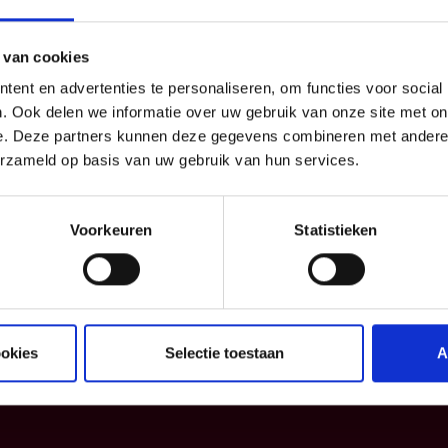
 van cookies
ent en advertenties te personaliseren, om functies voor social
. Ook delen we informatie over uw gebruik van onze site met on
e. Deze partners kunnen deze gegevens combineren met andere i
erzameld op basis van uw gebruik van hun services.
essioneel
Info
Voorkeuren
Statistieken
drijf
Blog
Verzekeringspacks
Informatiefiches
Algemene voorwaarden
Klachtenmanagement
ookies
Selectie toestaan
A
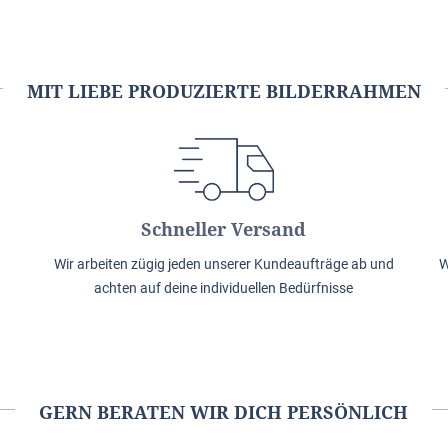
MIT LIEBE PRODUZIERTE BILDERRAHMEN
Schneller Versand
Wir arbeiten zügig jeden unserer Kundeaufträge ab und
W
achten auf deine individuellen Bedürfnisse
GERN BERATEN WIR DICH PERSÖNLICH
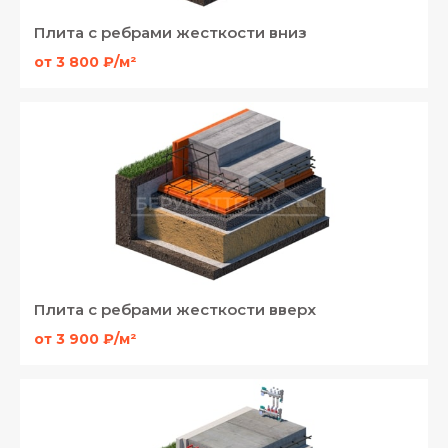
Плита с ребрами жесткости вниз
от 3 800 ₽/м²
Плита с ребрами жесткости вверх
от 3 900 ₽/м²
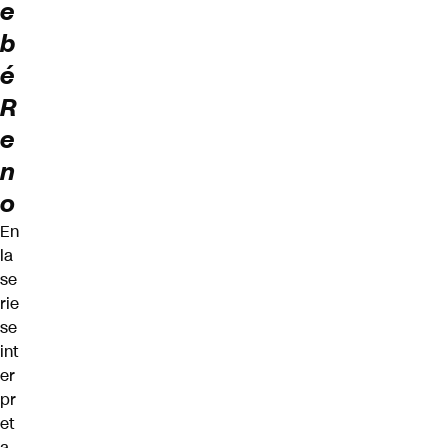
e
b
é
R
e
n
o
En
la
se
rie
se
int
er
pr
et
a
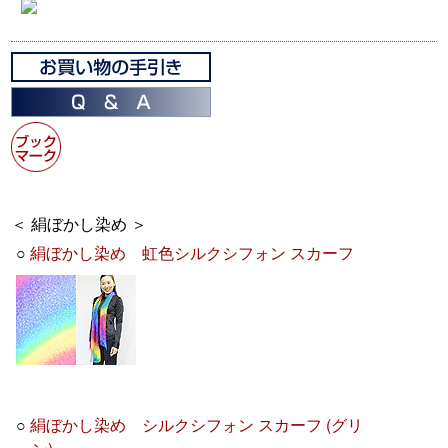
＜ 絹ぼかし染め ＞
○
絹ぼかし染め 虹色シルクシフォン スカーフ
○
絹ぼかし染め シルクシフォン スカーフ (グリ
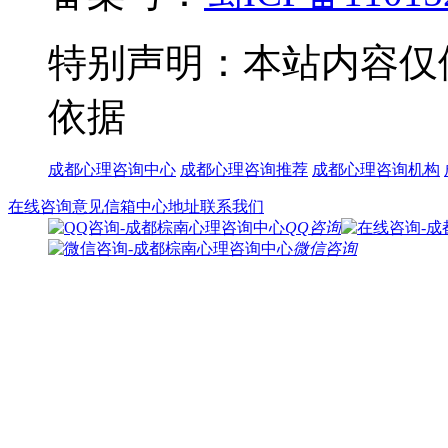
特别声明：本站内容仅
依据
成都心理咨询中心
成都心理咨询推荐
成都心理咨询机构
在线咨询
意见信箱
中心地址
联系我们
QQ咨询
微信咨询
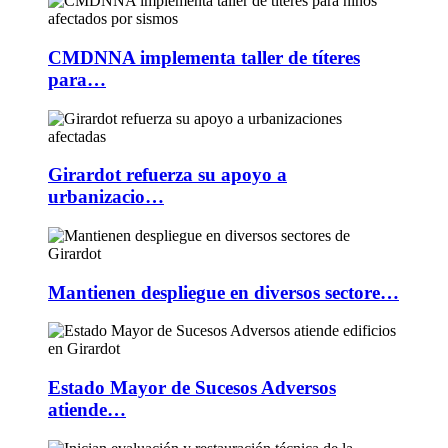
CMDNNA implementa taller de títeres
para…
Girardot refuerza su apoyo a
urbanizacio…
Mantienen despliegue en diversos sectore…
Estado Mayor de Sucesos Adversos
atiende…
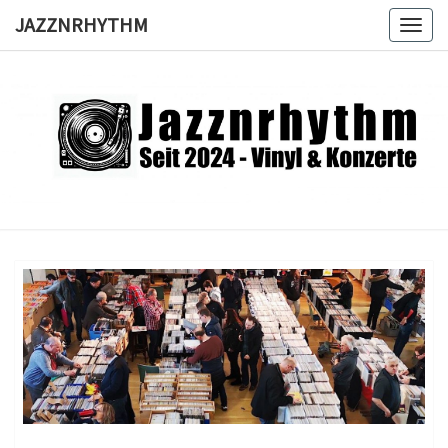
Skip
JAZZNRHYTHM
Toggl
to
content
JAZZNRH
Seit
2024 –
Vinyl &
Konzerte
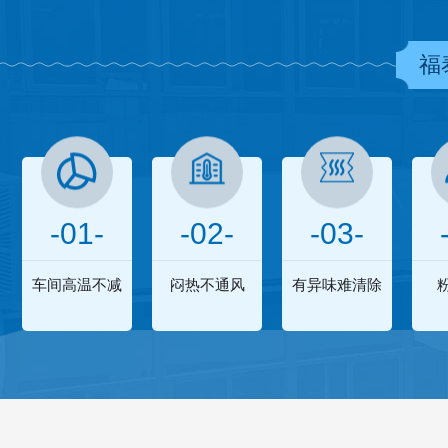
福
-01-
-02-
-03-
车间高温不减
闷热不通风
有异味难清除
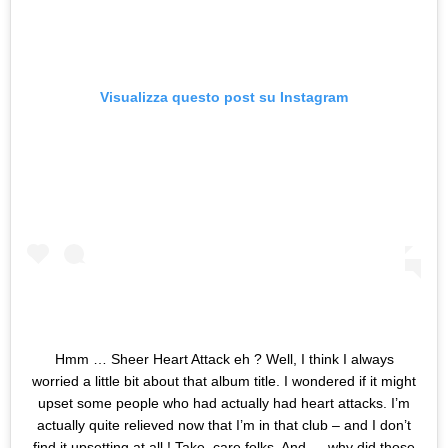
Visualizza questo post su Instagram
Hmm … Sheer Heart Attack eh ? Well, I think I always
worried a little bit about that album title. I wondered if it might
upset some people who had actually had heart attacks. I’m
actually quite relieved now that I’m in that club – and I don’t
find it upsetting at all ! Take. care folks. And … why did those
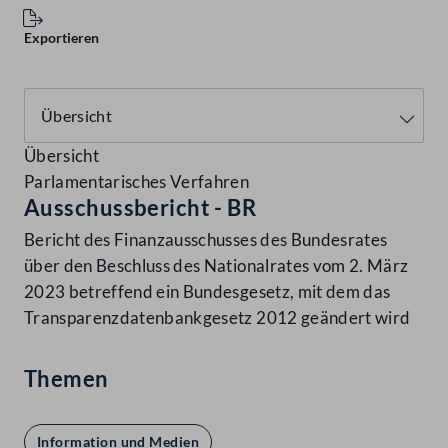
Exportieren
Übersicht
Parlamentarisches Verfahren
Ausschussbericht - BR
Bericht des Finanzausschusses des Bundesrates
über den Beschluss des Nationalrates vom 2. März
2023 betreffend ein Bundesgesetz, mit dem das
Transparenzdatenbankgesetz 2012 geändert wird
Themen
Information und Medien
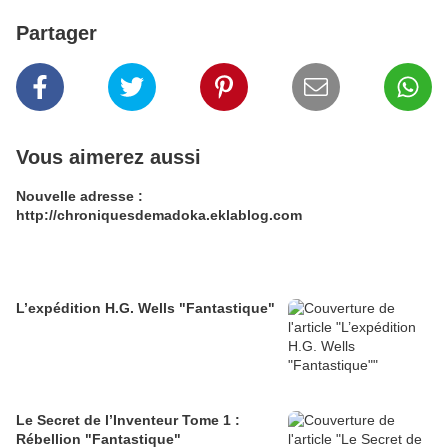
Partager
Vous aimerez aussi
Nouvelle adresse :
http://chroniquesdemadoka.eklablog.com
L’expédition H.G. Wells "Fantastique"
Le Secret de l’Inventeur Tome 1 :
Rébellion "Fantastique"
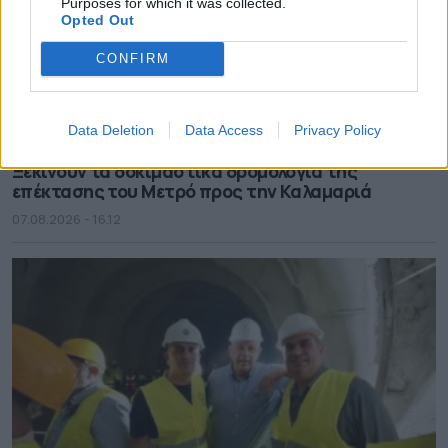
Purposes for which it was collected.
Opted Out
CONFIRM
Data Deletion
Data Access
Privacy Policy
Ξεκινούν τα δοκιμαστικά δρομολόγια της
επέκτασης του Μετρό προς την Καλαμαριά
07.08.2026 - 16.12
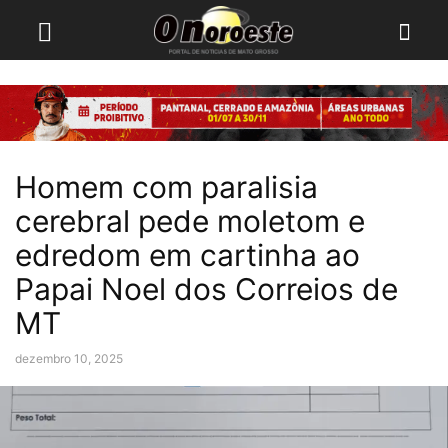
Homem com paralisia
cerebral pede moletom e
edredom em cartinha ao
Papai Noel dos Correios de
MT
dezembro 10, 2025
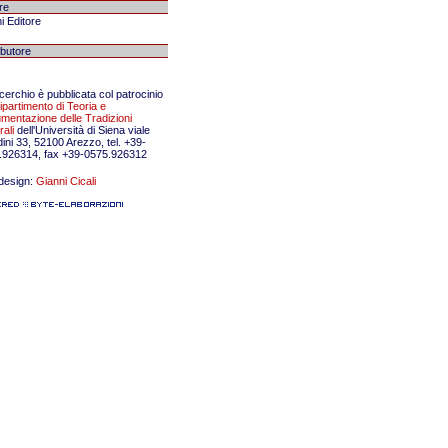
re
i Editore
ibutore
erchio è pubblicata col patrocinio
ipartimento di Teoria e
mentazione delle Tradizioni
rali
dell'Università di Siena viale
dini 33, 52100 Arezzo, tel. +39-
.926314, fax +39-0575.926312
design:
Gianni Cicali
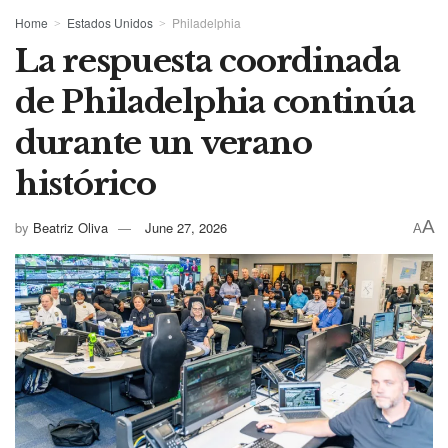
Home
Estados Unidos
Philadelphia
La respuesta coordinada
de Philadelphia continúa
durante un verano
histórico
A
by
Beatriz Oliva
June 27, 2026
A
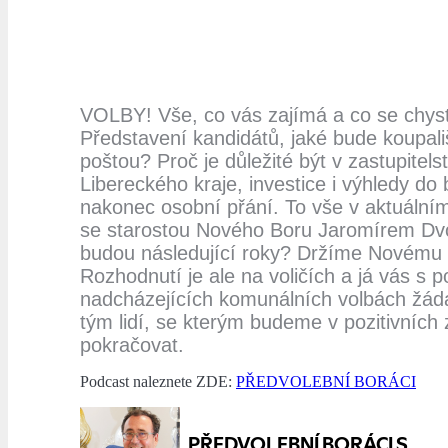
VOLBY! Vše, co vás zajímá a co se chys
Představení kandidátů, jaké bude koupali
poštou? Proč je důležité být v zastupitels
Libereckého kraje, investice i výhledy d
nakonec osobní přání. To vše v aktuál
se starostou Nového Boru Jaromírem Dv
budou následující roky? Držíme Novému 
Rozhodnutí je ale na voličích a já vás s 
nadcházejících komunálních volbách žád
tým lidí, se kterým budeme v pozitivníc
pokračovat.
Podcast naleznete ZDE:
PŘEDVOLEBNÍ BORÁCI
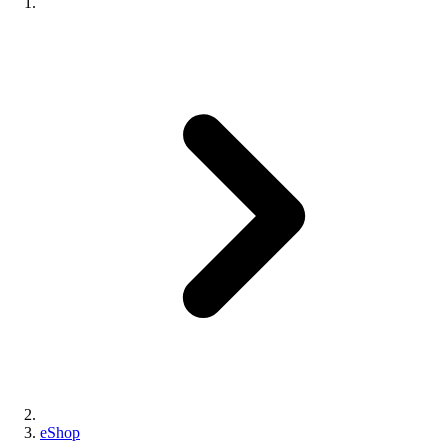
eShop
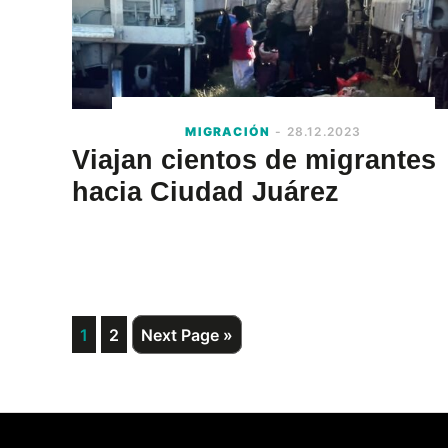
MIGRACIÓN
- 28.12.2023
Viajan cientos de migrantes
hacia Ciudad Juárez
Page
Page
Go
1
2
Next Page »
to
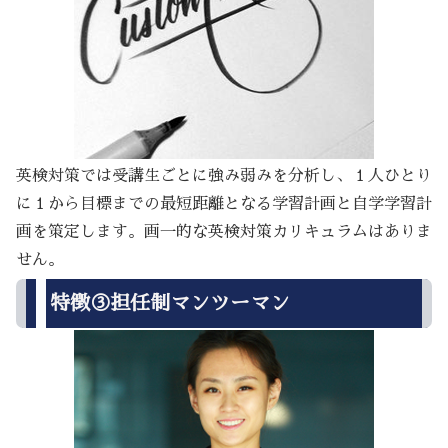
英検対策では受講生ごとに強み弱みを分析し、１人ひとり
に１から目標までの最短距離となる学習計画と自学学習計
画を策定します。画一的な英検対策カリキュラムはありま
せん。
特徴③担任制マンツーマン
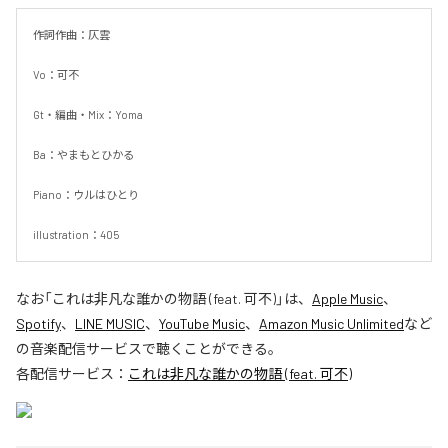
作詞作曲：仄雲

Vo：可不

Gt・編曲・Mix：Yoma

Ba：やまもとひかる

Piano：ウルはひとり

illustration：405
なお「
これは非凡な誰かの物語 (feat. 可不)
」は、
Apple Music
、
Spotify
、
LINE MUSIC
、
YouTube Music
、
Amazon Music Unlimited
など
の音楽配信サービスで聴くことができる。
各配信サービス：
これは非凡な誰かの物語 (feat. 可不)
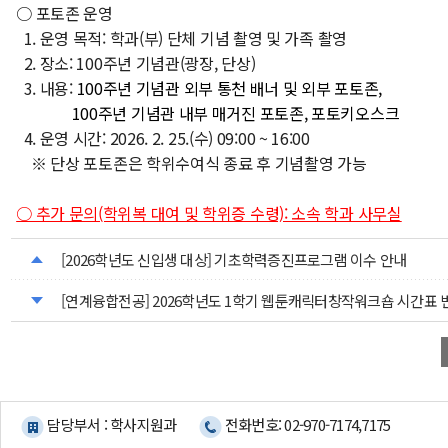
○ 포토존 운영
1. 운영 목적: 학과(부) 단체 기념 촬영 및 가족 촬영
2. 장소: 100주년 기념관(광장, 단상)
3. 내용:
100주년 기념관 외부 통천 배너 및 외부 포토존,
100주년 기념관 내부 매거진 포토존, 포토키오스크
4. 운영 시간: 2026. 2. 25.(수) 09:00 ~ 16:00
※ 단상 포토존은 학위수여식 종료 후 기념촬영 가능
○ 추가 문의(학위복 대여 및 학위증 수령): 소속 학과 사무실
[2026학년도 신입생 대상] 기초학력증진프로그램 이수 안내
[연계융합전공] 2026학년도 1학기 웹툰캐릭터창작워크숍 시간표 
담당부서 : 학사지원과
전화번호: 02-970-7174,7175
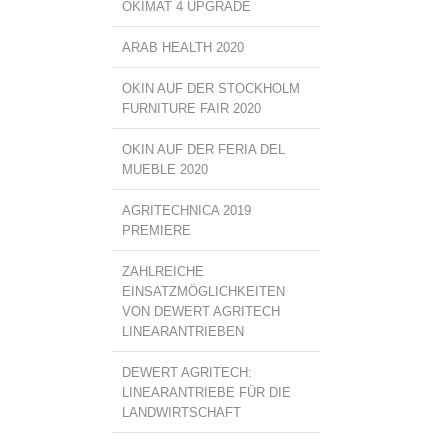
OKIMAT 4 UPGRADE
ARAB HEALTH 2020
OKIN AUF DER STOCKHOLM
FURNITURE FAIR 2020
OKIN AUF DER FERIA DEL
MUEBLE 2020
AGRITECHNICA 2019
PREMIERE
ZAHLREICHE
EINSATZMÖGLICHKEITEN
VON DEWERT AGRITECH
LINEARANTRIEBEN
DEWERT AGRITECH:
LINEARANTRIEBE FÜR DIE
LANDWIRTSCHAFT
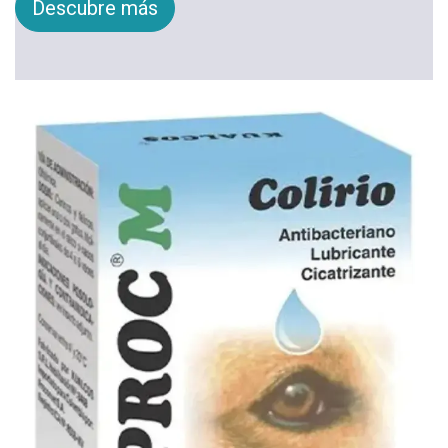
Descubre más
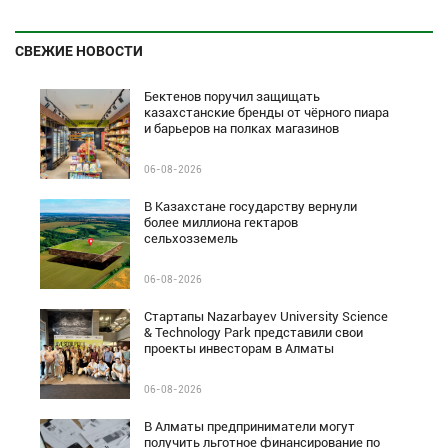
СВЕЖИЕ НОВОСТИ
Бектенов поручил защищать
казахстанские бренды от чёрного пиара
и барьеров на полках магазинов
06-08-2026
В Казахстане государству вернули
более миллиона гектаров
сельхозземель
06-08-2026
Стартапы Nazarbayev University Science
& Technology Park представили свои
проекты инвесторам в Алматы
06-08-2026
В Алматы предприниматели могут
получить льготное финансирование по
== == ==
◆ What to work on ◆
What you give back must match the material word for word, with no images included.

◆ Solved exercise ◆
 van cookies
ent en advertenties te personaliseren, om functies voor social
. Ook delen we informatie over uw gebruik van onze site met on
e. Deze partners kunnen deze gegevens combineren met andere i
erzameld op basis van uw gebruik van hun services.
essioneel
Info
Voorkeuren
Statistieken
drijf
Blog
Verzekeringspacks
Informatiefiches
Algemene voorwaarden
Klachtenmanagement
ookies
Selectie toestaan
A
MIT LIEBE PRODUZIERTE BILDERRAHMEN
Schneller Versand
Wir arbeiten zügig jeden unserer Kundeaufträge ab und
W
achten auf deine individuellen Bedürfnisse
GERN BERATEN WIR DICH PERSÖNLICH
Плита с ребрами жесткости вниз
от 3 800 ₽/м²
Плита с ребрами жесткости вверх
от 3 900 ₽/м²
e
b
é
R
e
n
o
En
la
se
rie
se
int
er
pr
et
a
＜ 絹ぼかし染め ＞
○
絹ぼかし染め 虹色シルクシフォン スカーフ
○
絹ぼかし染め シルクシフォン スカーフ (グリ
特别声明：本站内容仅
依据
成都心理咨询中心
成都心理咨询推荐
成都心理咨询机构
在线咨询
意见信箱
中心地址
联系我们
QQ咨询
微信咨询
CMDNNA implementa taller de títeres
para…
Girardot refuerza su apoyo a
urbanizacio…
Mantienen despliegue en diversos sectore…
Estado Mayor de Sucesos Adversos
atiende…
Skip
JAZZNRHYTHM
Toggl
to
content
JAZZNRH
Seit
2024 –
Vinyl &
Konzerte
福
-01-
-02-
-03-
车间高温不减
闷热不通风
有异味难清除
Visualizza questo post su Instagram
Hmm … Sheer Heart Attack eh ? Well, I think I always
worried a little bit about that album title. I wondered if it might
upset some people who had actually had heart attacks. I’m
actually quite relieved now that I’m in that club – and I don’t
find it upsetting at all ! Take. care folks. And … why did those
Exportieren
Übersicht
Parlamentarisches Verfahren
Ausschussbericht - BR
Bericht des Finanzausschusses des Bundesrates
über den Beschluss des Nationalrates vom 2. März
2023 betreffend ein Bundesgesetz, mit dem das
Transparenzdatenbankgesetz 2012 geändert wird
Themen
Information und Medien
Partager
Vous aimerez aussi
Nouvelle adresse :
http://chroniquesdemadoka.eklablog.com
L’expédition H.G. Wells "Fantastique"
Le Secret de l’Inventeur Tome 1 :
Rébellion "Fantastique"
Purposes for which it was collected.
Opted Out
CONFIRM
Data Deletion
Data Access
Privacy Policy
Ξεκινούν τα δοκιμαστικά δρομολόγια της
επέκτασης του Μετρό προς την Καλαμαριά
07.08.2026 - 16.12
Homem com paralisia
cerebral pede moletom e
edredom em cartinha ao
Papai Noel dos Correios de
MT
dezembro 10, 2025
re
i Editore
ibutore
erchio è pubblicata col patrocinio
ipartimento di Teoria e
mentazione delle Tradizioni
rali
dell'Università di Siena viale
dini 33, 52100 Arezzo, tel. +39-
.926314, fax +39-0575.926312
design:
Gianni Cicali
Home
Estados Unidos
Philadelphia
La respuesta coordinada
de Philadelphia continúa
durante un verano
histórico
A
by
Beatriz Oliva
June 27, 2026
A
VOLBY! Vše, co vás zajímá a co se chys
Představení kandidátů, jaké bude koupali
poštou? Proč je důležité být v zastupitels
Libereckého kraje, investice i výhledy d
nakonec osobní přání. To vše v aktuál
se starostou Nového Boru Jaromírem Dv
budou následující roky? Držíme Novému 
Rozhodnutí je ale na voličích a já vás s 
nadcházejících komunálních volbách žád
tým lidí, se kterým budeme v pozitivníc
pokračovat.
Podcast naleznete ZDE:
PŘEDVOLEBNÍ BORÁCI
eShop
MIGRACIÓN
- 28.12.2023
Viajan cientos de migrantes
hacia Ciudad Juárez
Page
Page
Go
1
2
Next Page »
to
英検対策では受講生ごとに強み弱みを分析し、１人ひとり
に１から目標までの最短距離となる学習計画と自学学習計
画を策定します。画一的な英検対策カリキュラムはありま
せん。
特徴③担任制マンツーマン
作詞作曲：仄雲

Vo：可不

Gt・編曲・Mix：Yoma

Ba：やまもとひかる

Piano：ウルはひとり

illustration：405
なお「
これは非凡な誰かの物語 (feat. 可不)
」は、
Apple Music
、
Spotify
、
LINE MUSIC
、
YouTube Music
、
Amazon Music Unlimited
など
の音楽配信サービスで聴くことができる。
各配信サービス：
これは非凡な誰かの物語 (feat. 可不)
○ 포토존 운영
1. 운영 목적: 학과(부) 단체 기념 촬영 및 가족 촬영
2. 장소: 100주년 기념관(광장, 단상)
3. 내용:
100주년 기념관 외부 통천 배너 및 외부 포토존,
100주년 기념관 내부 매거진 포토존, 포토키오스크
4. 운영 시간: 2026. 2. 25.(수) 09:00 ~ 16:00
※ 단상 포토존은 학위수여식 종료 후 기념촬영 가능
○ 추가 문의(학위복 대여 및 학위증 수령): 소속 학과 사무실
[2026학년도 신입생 대상] 기초학력증진프로그램 이수 안내
[연계융합전공] 2026학년도 1학기 웹툰캐릭터창작워크숍 시간표 
담당부서 : 학사지원과
전화번호: 02-970-7174,7175
OKIMAT 4 UPGRADE
ARAB HEALTH 2020
OKIN AUF DER STOCKHOLM
FURNITURE FAIR 2020
OKIN AUF DER FERIA DEL
MUEBLE 2020
AGRITECHNICA 2019
PREMIERE
ZAHLREICHE
EINSATZMÖGLICHKEITEN
VON DEWERT AGRITECH
LINEARANTRIEBEN
DEWERT AGRITECH:
LINEARANTRIEBE FÜR DIE
LANDWIRTSCHAFT
Descubre más
СВЕЖИЕ НОВОСТИ
Бектенов поручил защищать
казахстанские бренды от чёрного пиара
и барьеров на полках магазинов
06-08-2026
В Казахстане государству вернули
более миллиона гектаров
сельхозземель
06-08-2026
Стартапы Nazarbayev University Science
& Technology Park представили свои
проекты инвесторам в Алматы
06-08-2026
В Алматы предприниматели могут
получить льготное финансирование по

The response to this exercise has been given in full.